WNYC's Bob Hennelly is an award-winning investigative journalist. While at WNYC he has reported on a wide gamut of major public policy questions ranging from immigration and homeland security to power outages and utility mergers.
Market watchers say not since the 2008 meltdown have municipal and state governments had such a hard time finding buyers for the bonds as they did this week. That global anxiety over public debt was felt by the state of New Jersey.
This week the New Jersey Economic Development Authority hoped to sell $1.8 billion in bonds to help retire borrowing that had been tied to interest speculation during the McGreevey Administration.
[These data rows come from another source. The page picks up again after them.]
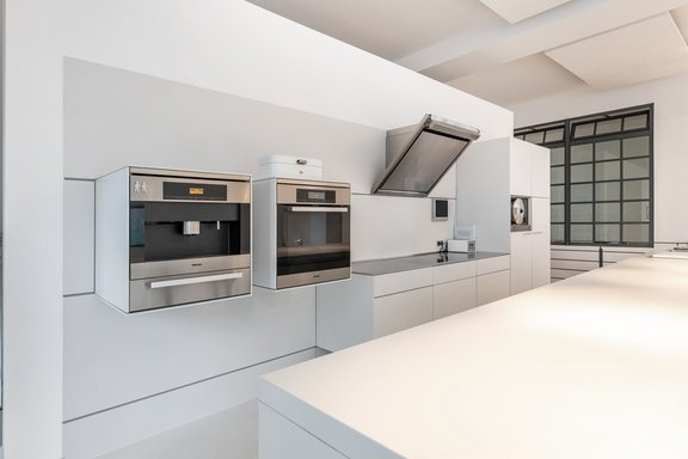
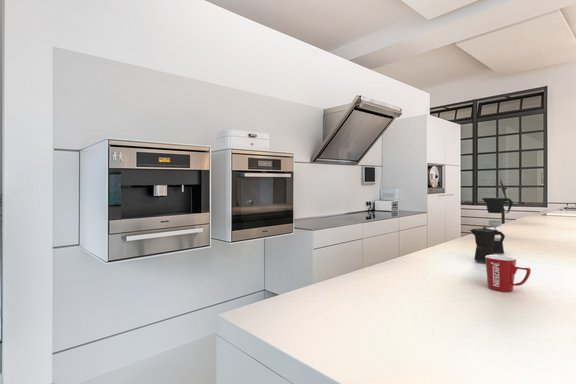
+ mug [485,254,532,292]
+ coffee maker [469,178,514,263]
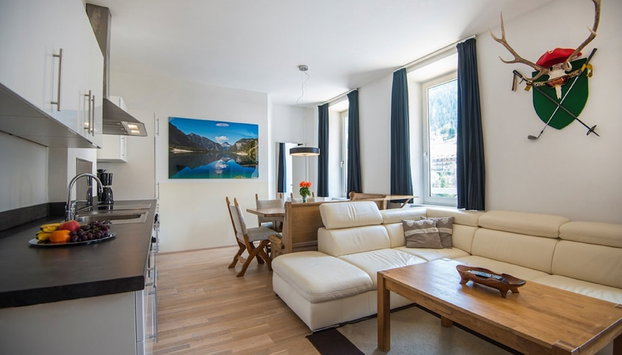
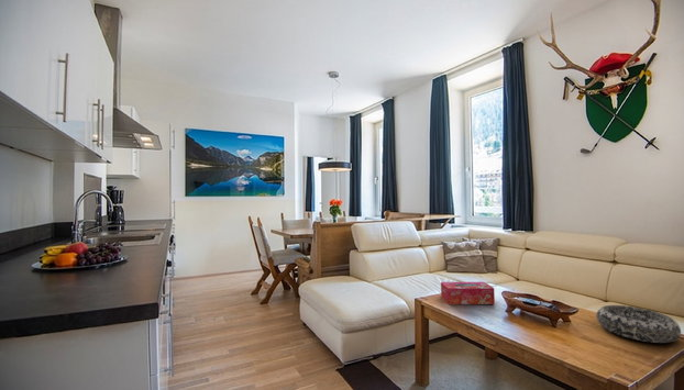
+ tissue box [440,281,496,305]
+ decorative bowl [595,304,682,344]
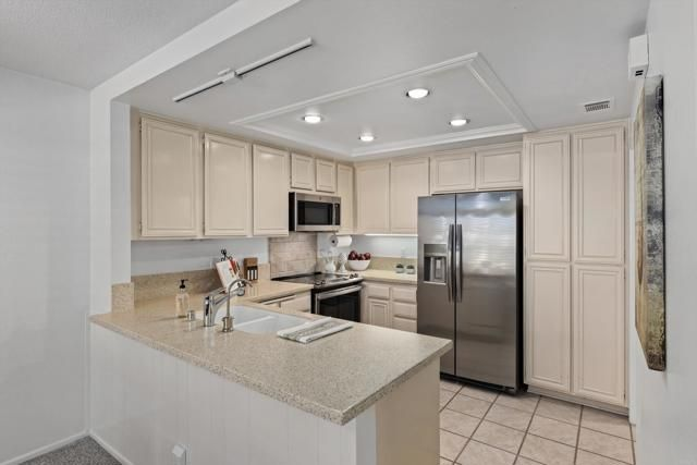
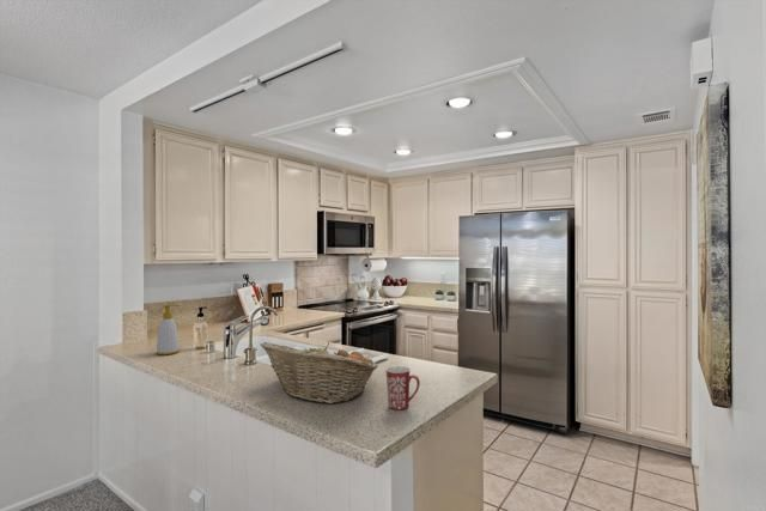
+ mug [384,365,421,410]
+ fruit basket [260,341,378,404]
+ soap bottle [156,303,181,355]
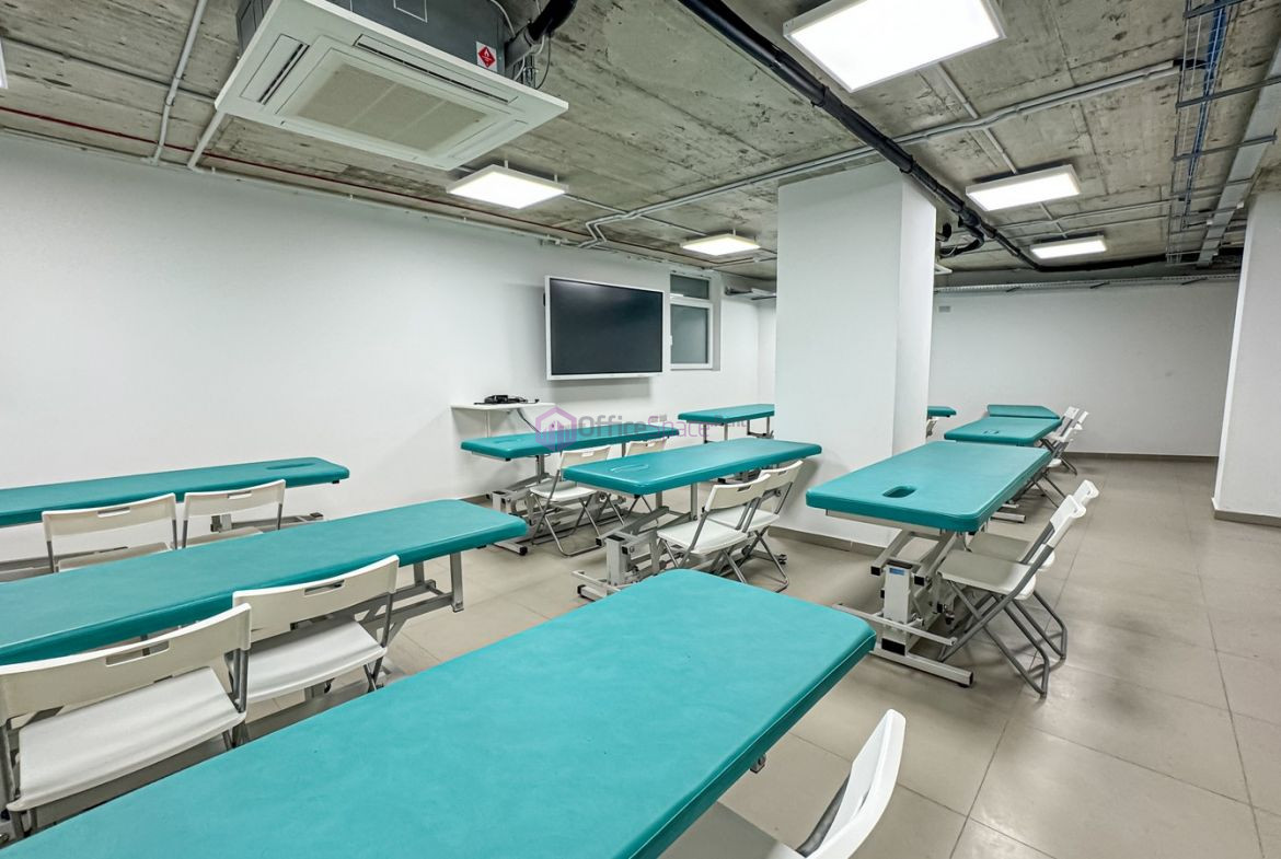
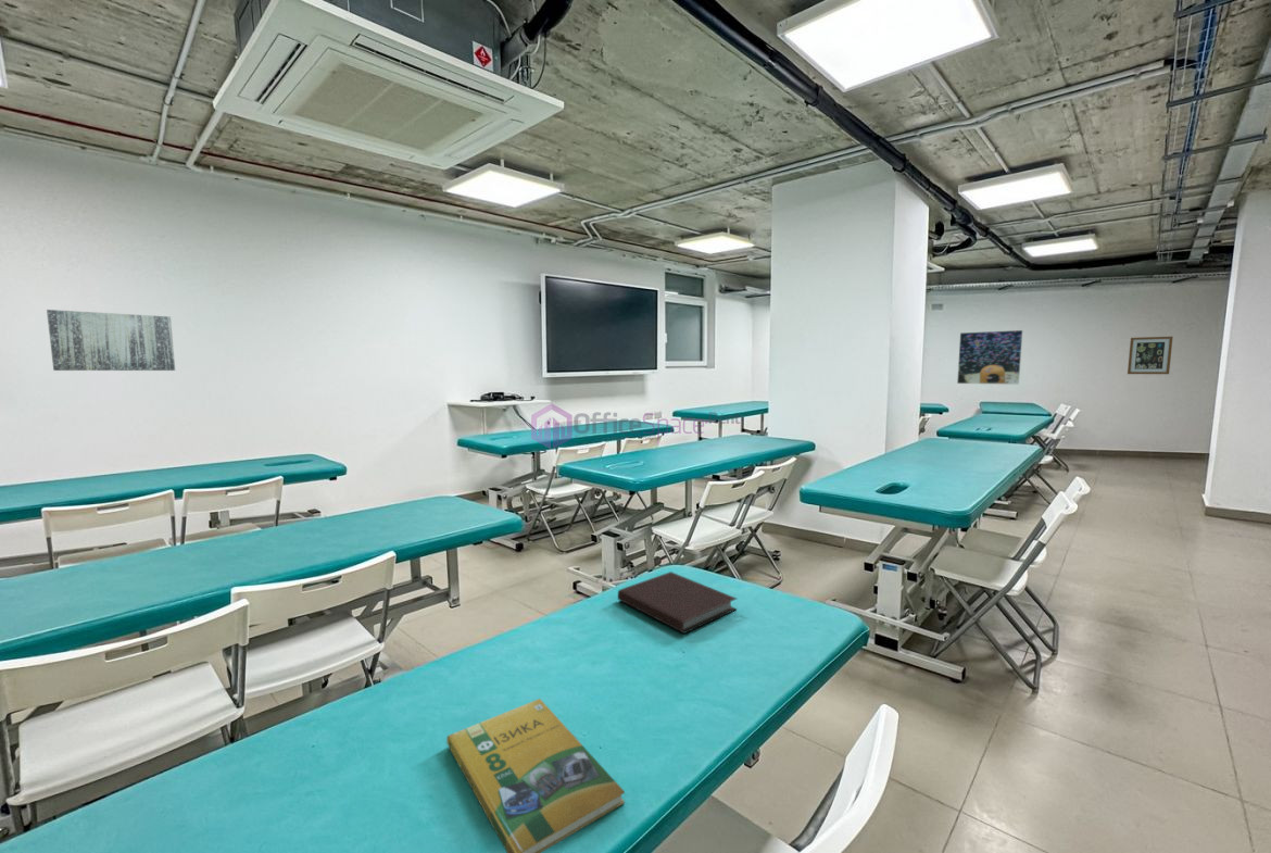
+ wall art [46,309,176,372]
+ notebook [617,570,738,635]
+ wall art [1127,336,1174,375]
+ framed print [956,329,1024,386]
+ booklet [445,698,626,853]
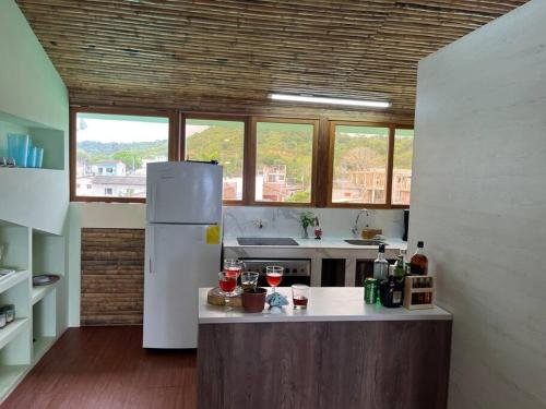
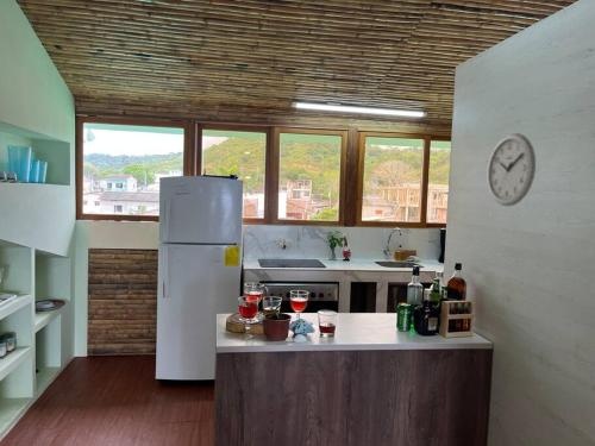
+ wall clock [487,132,537,207]
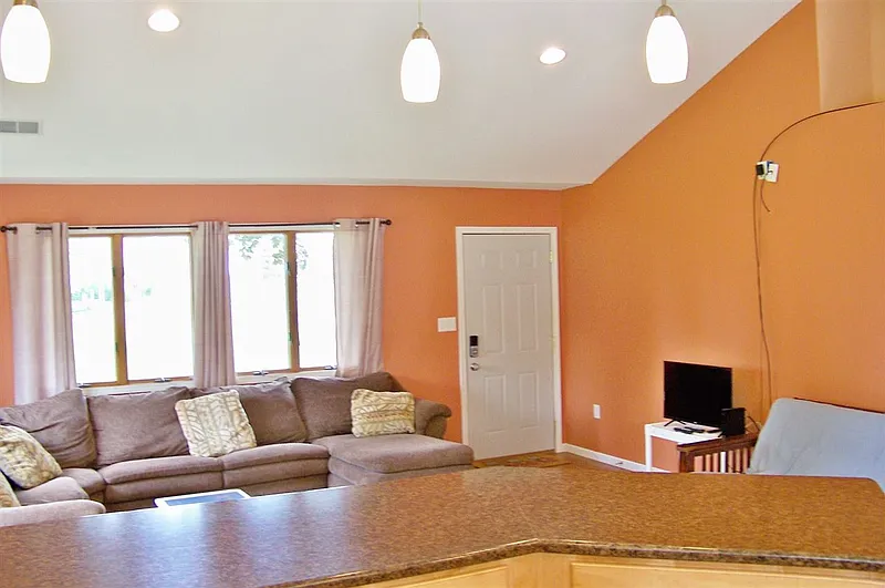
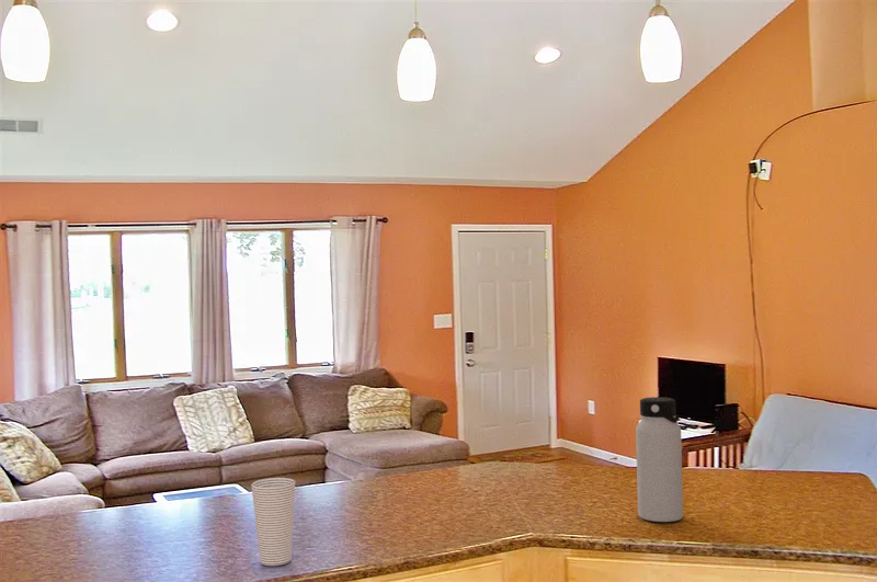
+ water bottle [635,396,684,523]
+ cup [250,477,296,567]
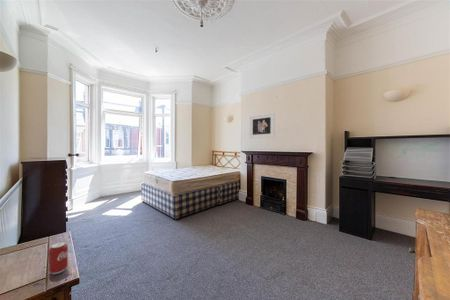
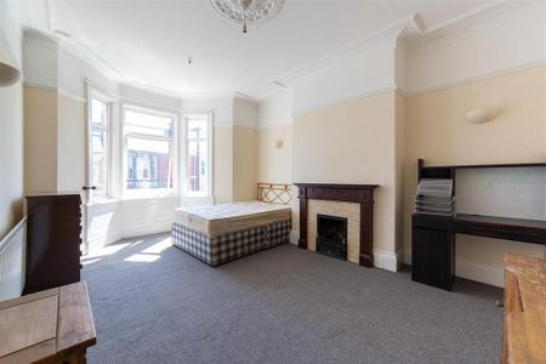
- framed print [248,112,276,140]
- beverage can [48,241,69,275]
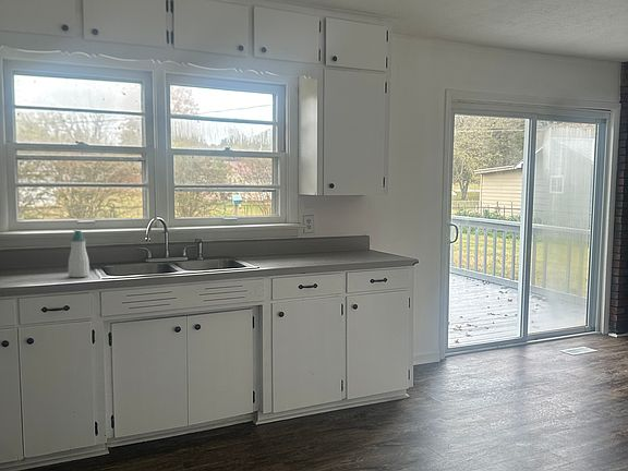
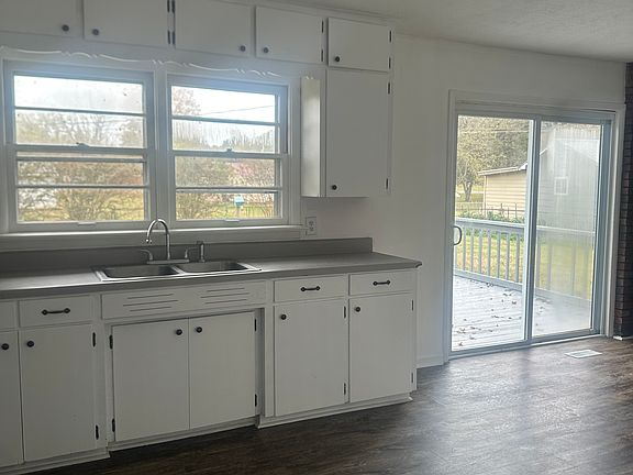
- soap bottle [68,229,90,278]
But after weeks of a sliding market for government bonds, New Jersey found it had to pull $700 million of the offering off the market. For now, investors' skepticism on government bonds will make borrowing even more expensive, putting more pressure on local and state budgets.
New Jersey Treasury spokesman Andy Pratt said the state is holding more than $4 billion in speculative variable interest swap agreements. Most of them are concentrated in borrowing by the state's School Construction Authority.
The SCA came under intense criticism from the State Inspector General, who reported in 2005 that the Authority was vulnerable to "mismanagement, fiscal malfeasance, conflicts of interests and waste fraud and abuse." Most of the urban school districts projects were never completed.
In 2011, Jersey is already spending $2.8 billion dollars just to service its past debt. That's up by $200 million from the prior year.
This week, the state did get more upbeat news from its latest revenue numbers. Revenues from the income tax were running 11 percent ahead of projection. Corporate taxes came in 22 percent ahead of Treasury's estimates. Sales tax numbers continued to disappoint.
Governor Christie will present his budget next month. Most estimates suggest the state faces roughly the same $10 billion plus budget gap it did last year.